A high-severity stored Cross-site Scripting (XSS) vulnerability has been identified in the 3DSearch component of the 3DSwymer application. This flaw allows an attacker to inject malicious code that gets stored on the server and executes in the web browser of any user who views the compromised content. Successful exploitation could lead to user account takeover, theft of sensitive session data, and redirection to malicious websites, posing a significant risk to data integrity and user security.

This is a stored Cross-site Scripting (XSS) vulnerability. The 3DSearch component within the 3DSwymer application fails to properly sanitize user-supplied input before storing it in the backend database. An authenticated attacker can submit a crafted payload containing malicious JavaScript code to a data field processed by the search function. When another user performs an action that retrieves and displays this stored data, the malicious script executes within the context of that user's browser session, granting the attacker the same permissions as the victim user.

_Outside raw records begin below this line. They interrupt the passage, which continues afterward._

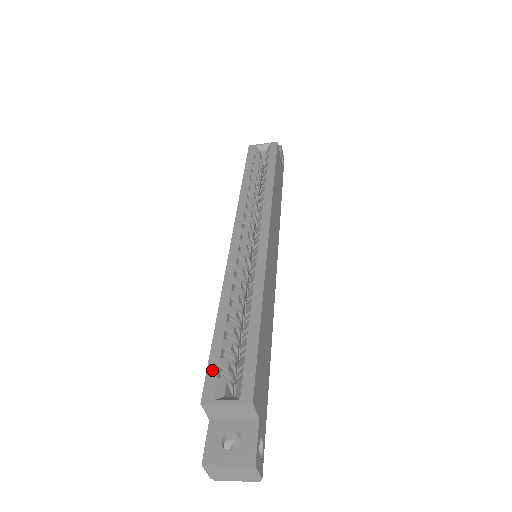
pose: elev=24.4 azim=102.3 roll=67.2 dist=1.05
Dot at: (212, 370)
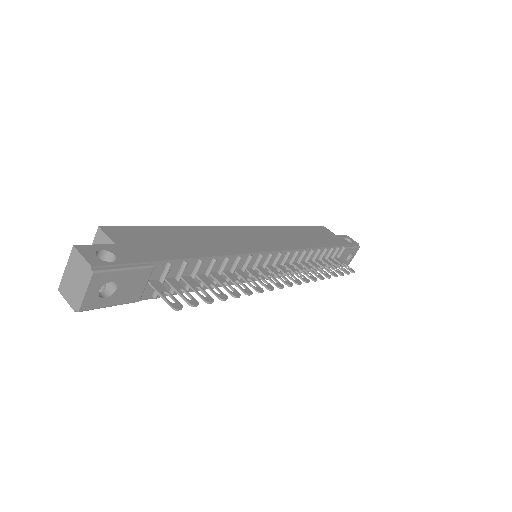
Dot at: occluded
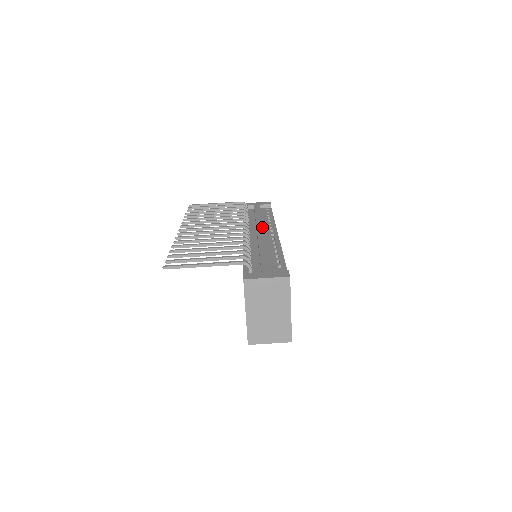
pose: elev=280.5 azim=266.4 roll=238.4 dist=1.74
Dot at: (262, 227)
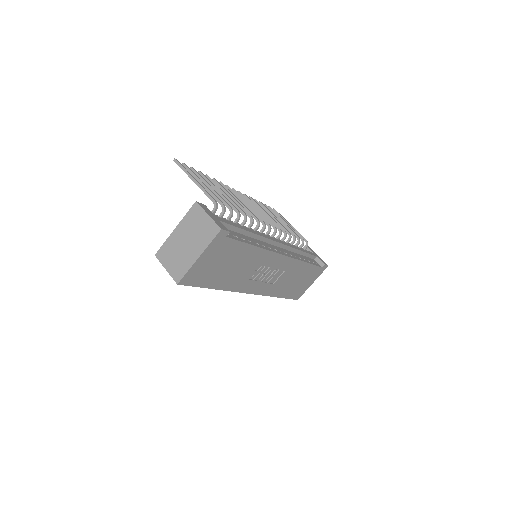
Dot at: (283, 243)
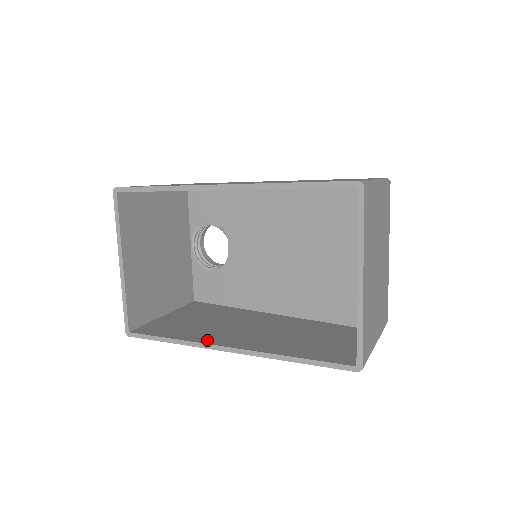
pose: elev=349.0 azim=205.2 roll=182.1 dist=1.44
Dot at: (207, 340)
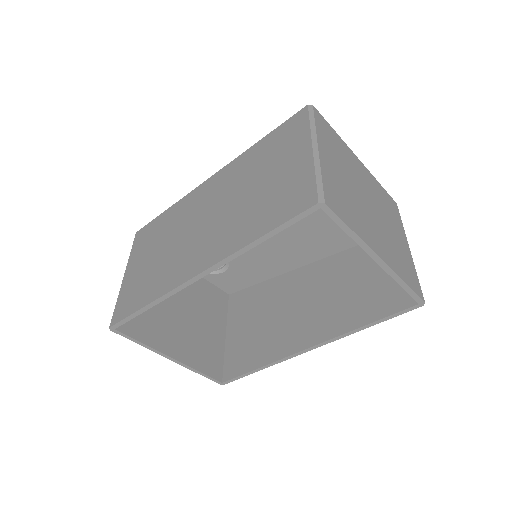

This vulnerability is rated as High severity with a CVSS score of 8.7. Exploitation could have a significant negative impact on the business by compromising the confidentiality and integrity of sensitive corporate data managed within the 3DEXPERIENCE platform, such as intellectual property, design schematics, and project details. An attacker could hijack user sessions to exfiltrate data, manipulate information, or pivot to other systems. The potential for account compromise, data theft, and application defacement poses a direct threat to operational continuity and could result in reputational damage and financial loss.

Immediate Action: Apply the security updates released by the vendor across all affected instances of the 3DEXPERIENCE platform immediately. After patching, review access and application logs for any signs of compromise or attempts to exploit this vulnerability that may have occurred prior to remediation.

Proactive Monitoring: Monitor application logs for suspicious user-submitted content, specifically looking for HTML tags like <script>, <iframe>, or JavaScript event handlers (e.g., onerror, onload) within search fields or other user-controllable data. Network monitoring should be configured to detect and alert on unusual outbound connections from client browsers to unknown domains, which could indicate data exfiltration.

Compensating Controls: If immediate patching is not feasible, implement a Web Application Firewall (WAF) with rules specifically designed to detect and block common XSS payloads. Enforce stricter content security policies (CSP) on the webserver to limit the browser's ability to execute untrusted inline scripts. Conduct user awareness training to advise employees to report any unexpected application behavior or pop-ups.

Public Exploit Available: false

Given the high CVSS score of 8.7, this vulnerability presents a critical risk and must be addressed with urgency. The primary recommendation is to apply the vendor-provided security patches immediately to all vulnerable systems. While this CVE is not currently listed on the CISA KEV catalog, its severity makes it a prime candidate for future inclusion. If patching is delayed for any reason, the compensating controls outlined above should be implemented as a temporary risk-mitigation measure.